The FBI reports say that during the course of the investigation, Ivins was asked by the FBI to provide various anthrax samples for use in the inquiry. Samples he submitted to the bureau in 2002 turned out to be "unusable" due to Ivins's alleged "failure to follow" rules regarding the samples. The bureau later confronted Ivins about his actions, but he denied there was anything irregular in his behavior. Investigators now regard Ivins actions as evidence that he was trying to throw them off his trail.

Much of the other evidence against Ivins is even more circumstantial, though at a Justice Department press conference today, government officials said they believe that as a whole it demonstrates Ivins's guilt beyond a reasonable doubt.

According to the government's dossier, scientific analysis indicates that the anthrax used in the attacks came from a flask whose "sole custodian" had been Ivins since the anthrax strain was first grown in 1997. At the press conference, officials said that Ivins had total control over who had access to the contents of the flask. They also said that they had investigated everyone else who might have had access to the flask's contents and ruled them out as suspects.

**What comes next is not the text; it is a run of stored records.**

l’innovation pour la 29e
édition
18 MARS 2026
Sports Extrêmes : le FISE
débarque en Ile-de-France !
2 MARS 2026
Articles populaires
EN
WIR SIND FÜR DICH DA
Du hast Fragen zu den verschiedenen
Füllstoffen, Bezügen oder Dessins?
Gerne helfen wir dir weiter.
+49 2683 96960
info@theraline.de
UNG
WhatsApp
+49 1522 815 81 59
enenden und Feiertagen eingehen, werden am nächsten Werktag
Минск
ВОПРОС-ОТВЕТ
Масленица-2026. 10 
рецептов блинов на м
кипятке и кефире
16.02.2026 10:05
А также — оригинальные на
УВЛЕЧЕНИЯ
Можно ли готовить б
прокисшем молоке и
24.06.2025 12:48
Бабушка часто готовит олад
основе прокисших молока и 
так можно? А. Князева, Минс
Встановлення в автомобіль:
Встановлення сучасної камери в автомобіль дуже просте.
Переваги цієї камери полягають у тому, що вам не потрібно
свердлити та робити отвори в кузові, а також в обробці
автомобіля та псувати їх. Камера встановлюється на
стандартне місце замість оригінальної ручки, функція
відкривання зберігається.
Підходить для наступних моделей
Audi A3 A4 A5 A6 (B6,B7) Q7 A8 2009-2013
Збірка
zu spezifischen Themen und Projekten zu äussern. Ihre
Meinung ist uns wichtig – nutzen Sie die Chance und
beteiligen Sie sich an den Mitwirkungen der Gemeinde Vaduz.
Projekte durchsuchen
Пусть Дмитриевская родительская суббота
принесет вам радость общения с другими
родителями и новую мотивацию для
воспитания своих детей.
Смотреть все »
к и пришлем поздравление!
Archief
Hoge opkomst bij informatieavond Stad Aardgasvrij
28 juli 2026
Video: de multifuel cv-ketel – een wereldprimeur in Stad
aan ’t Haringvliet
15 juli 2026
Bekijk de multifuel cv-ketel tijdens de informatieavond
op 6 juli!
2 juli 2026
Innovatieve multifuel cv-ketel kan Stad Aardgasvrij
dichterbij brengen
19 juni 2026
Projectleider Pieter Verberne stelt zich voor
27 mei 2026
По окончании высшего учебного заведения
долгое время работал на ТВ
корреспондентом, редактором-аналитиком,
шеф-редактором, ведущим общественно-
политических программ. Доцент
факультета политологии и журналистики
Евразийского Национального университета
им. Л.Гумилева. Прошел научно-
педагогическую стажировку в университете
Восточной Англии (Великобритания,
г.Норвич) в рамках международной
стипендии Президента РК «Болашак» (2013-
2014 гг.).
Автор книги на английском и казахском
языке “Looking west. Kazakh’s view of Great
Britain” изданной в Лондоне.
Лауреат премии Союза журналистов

Investigators noted pointedly that Ivins also had access to a lyophillizer—or freeze-drying machine—which the attacker used to convert the normally wet pathogen into a dry powdered form that was likely to be more deadly and effective in postal attacks.

What Ivins's motive might have been remains unclear. The government account suggests that the dead man's bizarre obsessions and serious long-term mental illness at least partly explain his actions. The unsealed FBI reports confirm that investigators established that Ivins had been fixated, perhaps since his own university days, with Kappa Kappa Gamma, a college sorority whose Princeton chapter was located 60 feet away from a mail box where some of the anthrax attack letters were posted. At today's press conference, however, investigators acknowledged that they had no piece of specific evidence—such as a gasoline receipt—which establishes conclusively Ivins's presence near the Princeton mailbox around the time the anthrax letters were mailed.

The FBI says it also discovered that over the past 24 years, Ivins was "known to have used at least two Post Office Boxes to communicate with members of the public, to pursue obsessions and possibly engage in the unauthorized use of another person's name." The Bureau said its investigation also demonstrated that the post office where Ivins maintained his post office boxes was a branch of the main post office in Frederick, Md., which had carried a specific kind of envelope used in the attacker's deadly anthrax shipments.

At Wednesday's press conference, Jeff Taylor, the chief federal prosecutor for the District of Columbia, said that last week, before Ivins's suicide, the government had scheduled a meeting with Ivins's lawyers to present an outline of the evidence they had collected against him. But even though Ivins was under what officials described as 24-hour surveillance, he still managed to hide himself away and acquire enough deadly drugs to commit suicide.